Provided text —
“Temptation bundling involves pairing an activity that is good for you in the long-run with an activity that feels good in the short-run.” — Katherine Milkman
“The idea behind temptation bundling is to link an action you want to do with an action you need to do, making it more likely you’ll do the hard thing because the fun thing is bundled with it.” — James Clear
by Katherine Milkman (Milkman, Minson, and Volpp 2014) (Kirgios et al. 2020)
≈ Multichannel Multitasking by Nir Eyal
≈ Mutimodality Mutitasking by Ali Abdaal
A “forcing function” refers to something that drives a desired outcome.
Definition
- 在討厭的事物中,附加喜歡的事物。
- Linking something you enjoy with pursuing a valuable goal that might be a bit of a drag.
- Pair the thing you SHOULD be doing with something you WANT to do.
- Attach something you LOVE to the thing you HATE—give yourself the reward while you do the hard thing.

Given instruction 1 — Show every line in the rows that contains the string "kern".
The rows that come next have nothing to do with the temptation bundling notes.

Records shown —

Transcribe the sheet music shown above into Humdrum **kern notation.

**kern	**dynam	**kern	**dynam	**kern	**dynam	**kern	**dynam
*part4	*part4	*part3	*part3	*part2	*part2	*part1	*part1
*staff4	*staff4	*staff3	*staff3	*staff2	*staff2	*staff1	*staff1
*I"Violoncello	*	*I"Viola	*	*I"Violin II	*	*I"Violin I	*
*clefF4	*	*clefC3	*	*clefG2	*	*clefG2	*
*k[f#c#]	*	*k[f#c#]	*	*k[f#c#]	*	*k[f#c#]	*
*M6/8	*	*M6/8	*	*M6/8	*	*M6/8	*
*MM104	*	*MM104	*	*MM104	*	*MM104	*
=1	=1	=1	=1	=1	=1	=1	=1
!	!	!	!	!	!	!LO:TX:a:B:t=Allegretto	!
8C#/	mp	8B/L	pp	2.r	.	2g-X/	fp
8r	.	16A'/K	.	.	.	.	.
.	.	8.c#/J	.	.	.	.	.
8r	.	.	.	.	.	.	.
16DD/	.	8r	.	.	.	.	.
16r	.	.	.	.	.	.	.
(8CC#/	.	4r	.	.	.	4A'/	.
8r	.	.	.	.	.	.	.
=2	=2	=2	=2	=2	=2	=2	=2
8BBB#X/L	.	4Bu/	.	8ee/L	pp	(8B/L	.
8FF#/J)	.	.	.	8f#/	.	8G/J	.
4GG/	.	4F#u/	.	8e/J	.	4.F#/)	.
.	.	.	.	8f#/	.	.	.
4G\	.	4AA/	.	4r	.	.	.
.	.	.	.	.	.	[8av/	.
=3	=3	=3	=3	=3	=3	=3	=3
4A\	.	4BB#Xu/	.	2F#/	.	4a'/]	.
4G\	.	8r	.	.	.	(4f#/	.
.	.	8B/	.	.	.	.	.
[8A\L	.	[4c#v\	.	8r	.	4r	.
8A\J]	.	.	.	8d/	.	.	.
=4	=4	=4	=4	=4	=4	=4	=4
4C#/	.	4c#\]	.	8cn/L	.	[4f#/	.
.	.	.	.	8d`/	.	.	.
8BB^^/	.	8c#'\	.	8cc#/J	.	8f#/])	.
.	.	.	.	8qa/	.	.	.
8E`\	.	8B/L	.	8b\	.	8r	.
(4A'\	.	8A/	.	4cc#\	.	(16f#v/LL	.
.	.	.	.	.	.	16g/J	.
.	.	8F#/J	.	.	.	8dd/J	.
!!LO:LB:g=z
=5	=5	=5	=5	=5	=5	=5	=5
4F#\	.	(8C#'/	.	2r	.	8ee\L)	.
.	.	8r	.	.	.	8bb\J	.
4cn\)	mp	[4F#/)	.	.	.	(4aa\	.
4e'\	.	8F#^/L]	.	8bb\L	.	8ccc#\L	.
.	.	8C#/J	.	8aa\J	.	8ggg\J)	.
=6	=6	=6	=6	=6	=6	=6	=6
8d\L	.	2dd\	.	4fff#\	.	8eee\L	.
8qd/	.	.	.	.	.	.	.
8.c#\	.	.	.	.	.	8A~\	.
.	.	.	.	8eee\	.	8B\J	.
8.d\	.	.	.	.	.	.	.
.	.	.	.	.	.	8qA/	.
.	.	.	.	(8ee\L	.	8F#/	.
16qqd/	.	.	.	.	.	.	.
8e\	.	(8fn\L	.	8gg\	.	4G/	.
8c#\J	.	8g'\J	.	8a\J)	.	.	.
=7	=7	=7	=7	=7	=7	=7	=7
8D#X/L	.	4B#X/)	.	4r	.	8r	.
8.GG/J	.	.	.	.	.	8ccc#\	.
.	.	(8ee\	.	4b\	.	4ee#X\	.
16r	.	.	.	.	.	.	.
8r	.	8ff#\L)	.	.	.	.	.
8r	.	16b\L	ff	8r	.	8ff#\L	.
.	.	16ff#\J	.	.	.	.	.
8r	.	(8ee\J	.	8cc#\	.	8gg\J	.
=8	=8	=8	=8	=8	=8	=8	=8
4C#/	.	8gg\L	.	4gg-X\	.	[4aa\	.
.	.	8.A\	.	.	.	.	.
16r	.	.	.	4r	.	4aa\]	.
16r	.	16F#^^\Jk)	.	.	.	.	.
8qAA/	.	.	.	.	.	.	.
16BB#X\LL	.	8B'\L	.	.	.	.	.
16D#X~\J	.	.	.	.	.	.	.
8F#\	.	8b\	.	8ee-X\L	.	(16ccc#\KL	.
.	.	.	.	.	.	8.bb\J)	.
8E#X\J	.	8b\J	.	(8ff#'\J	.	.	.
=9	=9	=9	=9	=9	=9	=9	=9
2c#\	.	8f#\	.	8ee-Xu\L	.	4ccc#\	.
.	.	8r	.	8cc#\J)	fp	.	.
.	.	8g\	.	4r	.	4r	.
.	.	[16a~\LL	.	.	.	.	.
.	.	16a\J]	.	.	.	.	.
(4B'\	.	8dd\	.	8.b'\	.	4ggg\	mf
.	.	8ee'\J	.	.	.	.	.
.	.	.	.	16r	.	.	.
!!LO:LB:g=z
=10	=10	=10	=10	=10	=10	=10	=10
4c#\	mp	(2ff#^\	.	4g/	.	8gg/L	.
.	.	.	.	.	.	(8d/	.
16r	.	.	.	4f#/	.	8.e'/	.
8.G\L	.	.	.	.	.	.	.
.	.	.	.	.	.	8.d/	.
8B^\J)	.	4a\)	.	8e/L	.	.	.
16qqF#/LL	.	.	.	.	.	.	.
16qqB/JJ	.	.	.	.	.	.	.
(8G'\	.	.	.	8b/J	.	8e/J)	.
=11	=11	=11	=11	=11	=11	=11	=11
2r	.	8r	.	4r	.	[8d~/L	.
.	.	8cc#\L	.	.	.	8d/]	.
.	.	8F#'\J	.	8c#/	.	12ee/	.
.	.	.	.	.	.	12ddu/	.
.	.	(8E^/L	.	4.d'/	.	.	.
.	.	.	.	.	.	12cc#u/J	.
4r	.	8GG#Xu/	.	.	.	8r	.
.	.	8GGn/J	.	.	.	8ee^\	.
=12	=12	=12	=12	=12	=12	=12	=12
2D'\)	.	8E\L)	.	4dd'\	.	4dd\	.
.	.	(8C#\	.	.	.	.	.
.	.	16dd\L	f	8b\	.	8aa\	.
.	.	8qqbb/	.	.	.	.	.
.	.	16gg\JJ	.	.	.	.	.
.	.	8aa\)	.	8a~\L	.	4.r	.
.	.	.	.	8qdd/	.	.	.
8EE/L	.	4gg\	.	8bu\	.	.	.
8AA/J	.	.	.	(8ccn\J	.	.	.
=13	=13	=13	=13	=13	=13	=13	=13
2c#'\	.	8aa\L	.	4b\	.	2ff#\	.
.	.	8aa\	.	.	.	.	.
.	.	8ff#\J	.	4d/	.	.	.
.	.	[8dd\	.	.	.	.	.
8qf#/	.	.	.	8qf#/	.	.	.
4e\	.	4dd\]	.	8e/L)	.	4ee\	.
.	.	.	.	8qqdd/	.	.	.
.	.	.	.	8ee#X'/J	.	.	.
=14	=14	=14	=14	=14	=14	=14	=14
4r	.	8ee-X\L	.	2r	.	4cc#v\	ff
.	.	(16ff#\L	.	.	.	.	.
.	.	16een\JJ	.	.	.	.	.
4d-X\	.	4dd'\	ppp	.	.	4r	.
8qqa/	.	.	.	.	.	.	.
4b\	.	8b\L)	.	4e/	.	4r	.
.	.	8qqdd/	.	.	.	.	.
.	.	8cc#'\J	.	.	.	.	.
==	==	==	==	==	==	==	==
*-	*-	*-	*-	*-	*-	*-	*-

Given instruction 2 — In the temptation bundling notes, which people are named right after the word "by"?

Correct response 1 —
Transcribe the sheet music shown above into Humdrum **kern notation.
**kern	**dynam	**kern	**dynam	**kern	**dynam	**kern	**dynam

Correct response 2 — Katherine Milkman, Nir Eyal, Ali Abdaal